_TASK TO CARRY OUT:_
Every line of the listing must be reproduced as it stands. Leave the images behind.

━━━━━ RECORDS FOR PROCESSING

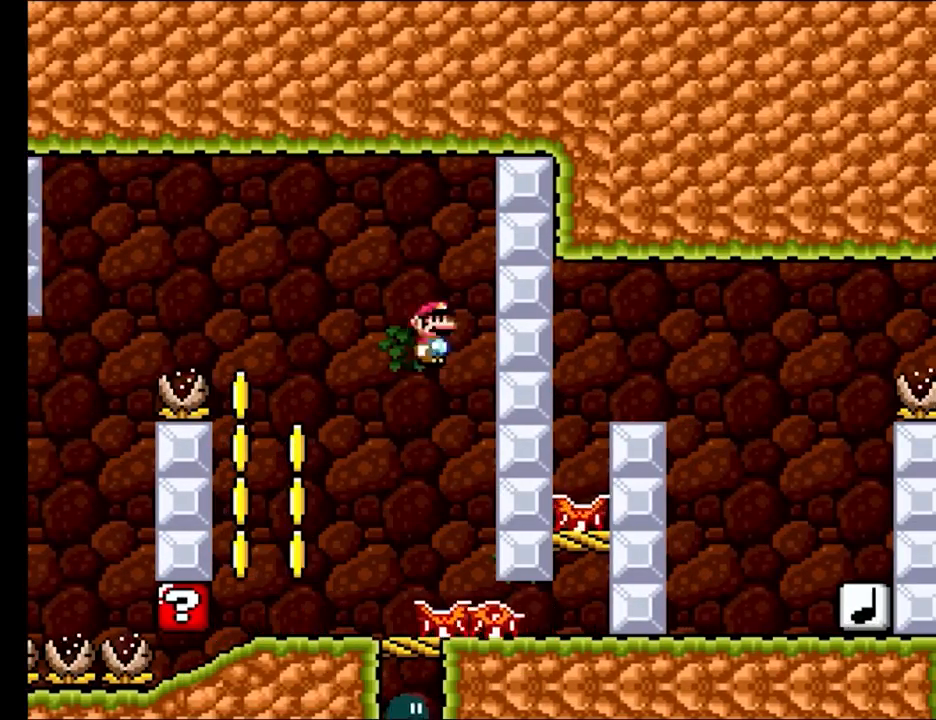
{"buttons": ["X", "DPAD_UP", "DPAD_LEFT"], "events": [[33, "A", "up"], [200, "DPAD_LEFT", "down"], [500, "DPAD_UP", "down"]]}
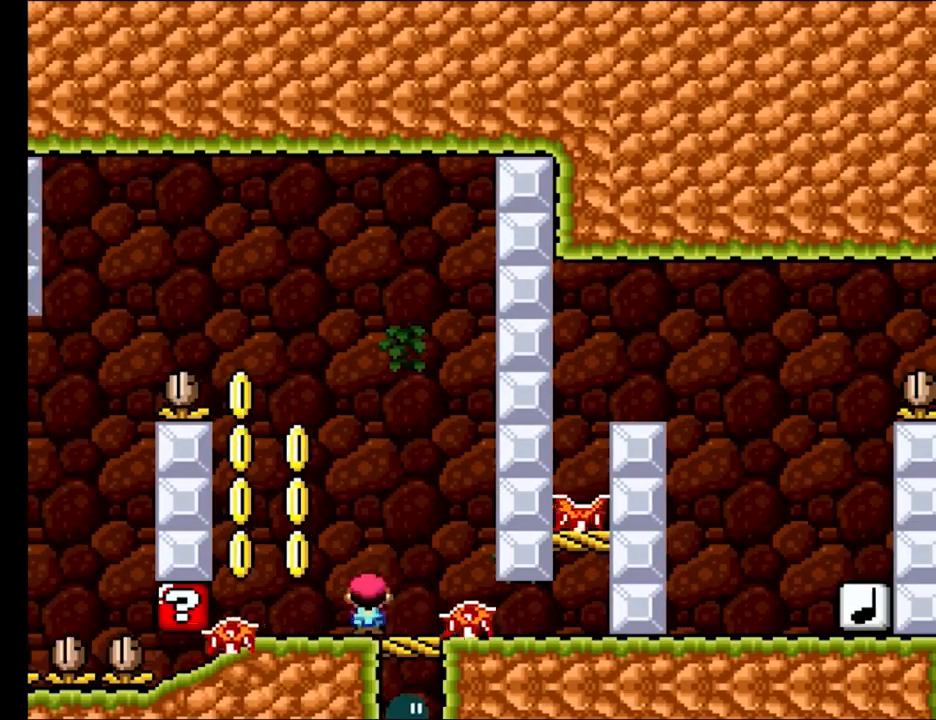
{"buttons": ["A", "X", "DPAD_LEFT"], "events": [[17, "A", "down"], [17, "DPAD_LEFT", "up"], [17, "DPAD_RIGHT", "down"], [17, "DPAD_UP", "up"], [317, "DPAD_RIGHT", "up"], [333, "DPAD_LEFT", "down"], [333, "DPAD_UP", "down"], [350, "DPAD_UP", "up"]]}
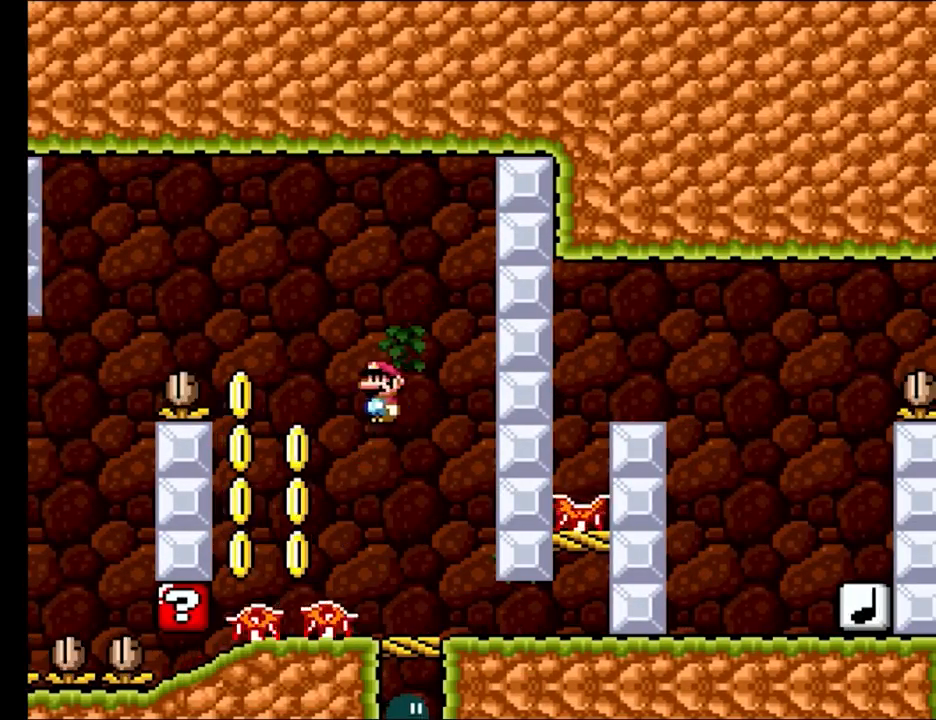
{"buttons": ["A", "X", "DPAD_LEFT"], "events": [[117, "DPAD_LEFT", "up"], [133, "DPAD_RIGHT", "down"], [167, "A", "up"], [433, "A", "down"], [433, "DPAD_RIGHT", "up"], [433, "DPAD_UP", "down"], [450, "DPAD_LEFT", "down"], [467, "DPAD_UP", "up"]]}
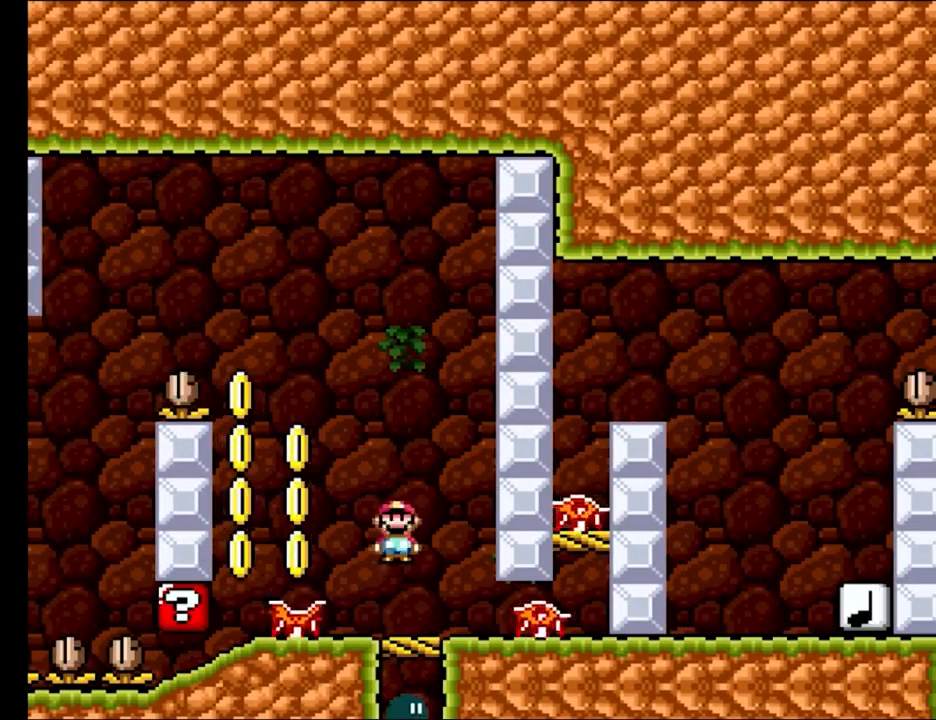
{"buttons": ["X", "DPAD_LEFT"], "events": [[67, "A", "up"], [217, "DPAD_LEFT", "up"], [367, "DPAD_LEFT", "down"]]}
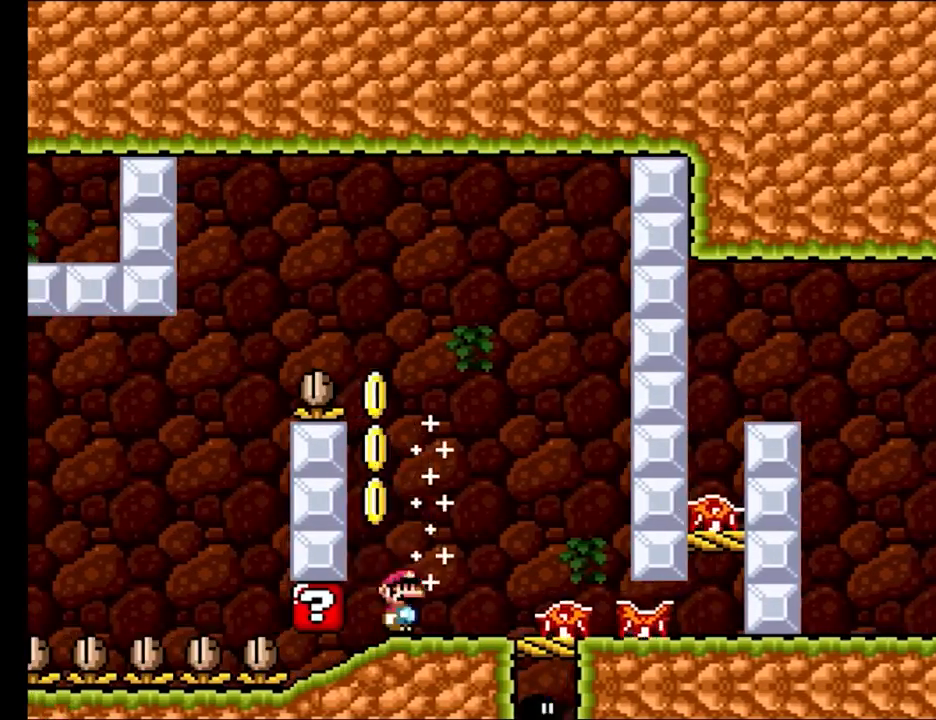
{"buttons": ["A", "X"], "events": [[17, "A", "down"], [33, "DPAD_LEFT", "up"], [50, "DPAD_RIGHT", "down"], [383, "DPAD_RIGHT", "up"]]}
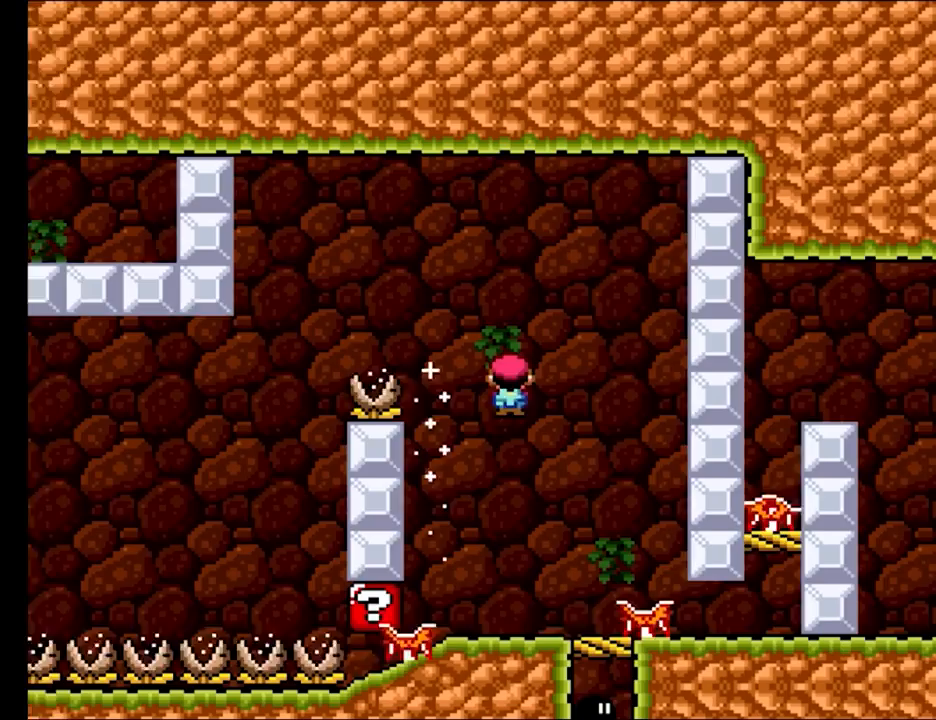
{"buttons": ["A", "X", "DPAD_RIGHT"], "events": [[50, "DPAD_LEFT", "down"], [167, "DPAD_UP", "down"], [217, "A", "up"], [317, "A", "down"], [350, "DPAD_LEFT", "up"], [350, "DPAD_UP", "up"], [367, "DPAD_RIGHT", "down"]]}
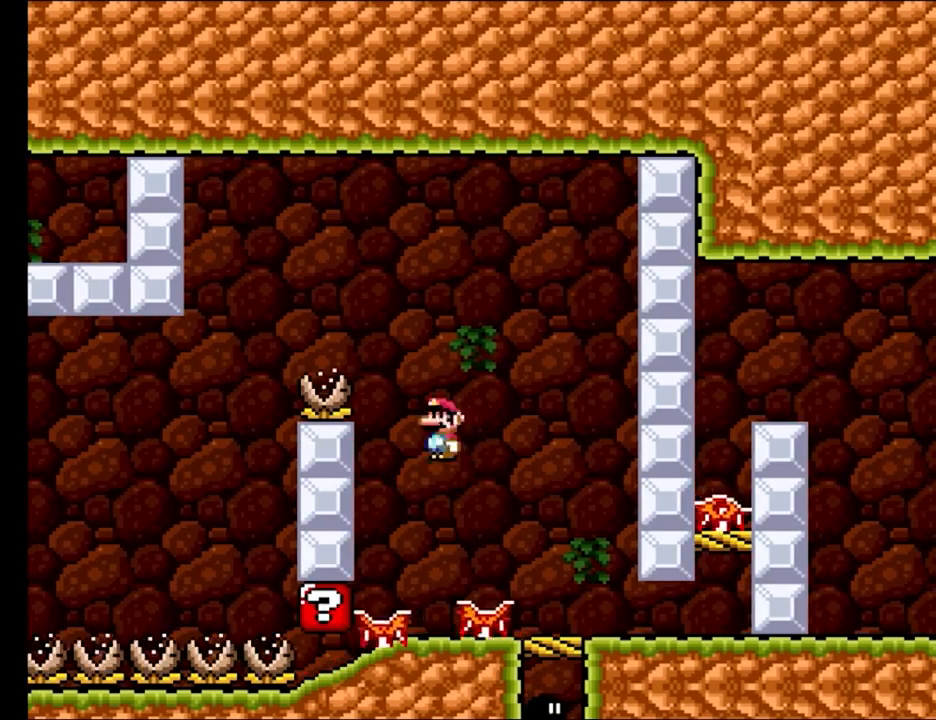
{"buttons": ["A", "X", "DPAD_LEFT"], "events": [[150, "DPAD_RIGHT", "up"], [233, "DPAD_LEFT", "down"]]}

━━━━━━━━━━

_EXPECTED ANSWER:_
{"buttons": ["X", "DPAD_UP", "DPAD_LEFT"], "events": [[33, "A", "up"], [200, "DPAD_LEFT", "down"], [500, "DPAD_UP", "down"]]}
{"buttons": ["A", "X", "DPAD_LEFT"], "events": [[17, "A", "down"], [17, "DPAD_LEFT", "up"], [17, "DPAD_RIGHT", "down"], [17, "DPAD_UP", "up"], [317, "DPAD_RIGHT", "up"], [333, "DPAD_LEFT", "down"], [333, "DPAD_UP", "down"], [350, "DPAD_UP", "up"]]}
{"buttons": ["A", "X", "DPAD_LEFT"], "events": [[117, "DPAD_LEFT", "up"], [133, "DPAD_RIGHT", "down"], [167, "A", "up"], [433, "A", "down"], [433, "DPAD_RIGHT", "up"], [433, "DPAD_UP", "down"], [450, "DPAD_LEFT", "down"], [467, "DPAD_UP", "up"]]}
{"buttons": ["X", "DPAD_LEFT"], "events": [[67, "A", "up"], [217, "DPAD_LEFT", "up"], [367, "DPAD_LEFT", "down"]]}
{"buttons": ["A", "X"], "events": [[17, "A", "down"], [33, "DPAD_LEFT", "up"], [50, "DPAD_RIGHT", "down"], [383, "DPAD_RIGHT", "up"]]}
{"buttons": ["A", "X", "DPAD_RIGHT"], "events": [[50, "DPAD_LEFT", "down"], [167, "DPAD_UP", "down"], [217, "A", "up"], [317, "A", "down"], [350, "DPAD_LEFT", "up"], [350, "DPAD_UP", "up"], [367, "DPAD_RIGHT", "down"]]}
{"buttons": ["A", "X", "DPAD_LEFT"], "events": [[150, "DPAD_RIGHT", "up"], [233, "DPAD_LEFT", "down"]]}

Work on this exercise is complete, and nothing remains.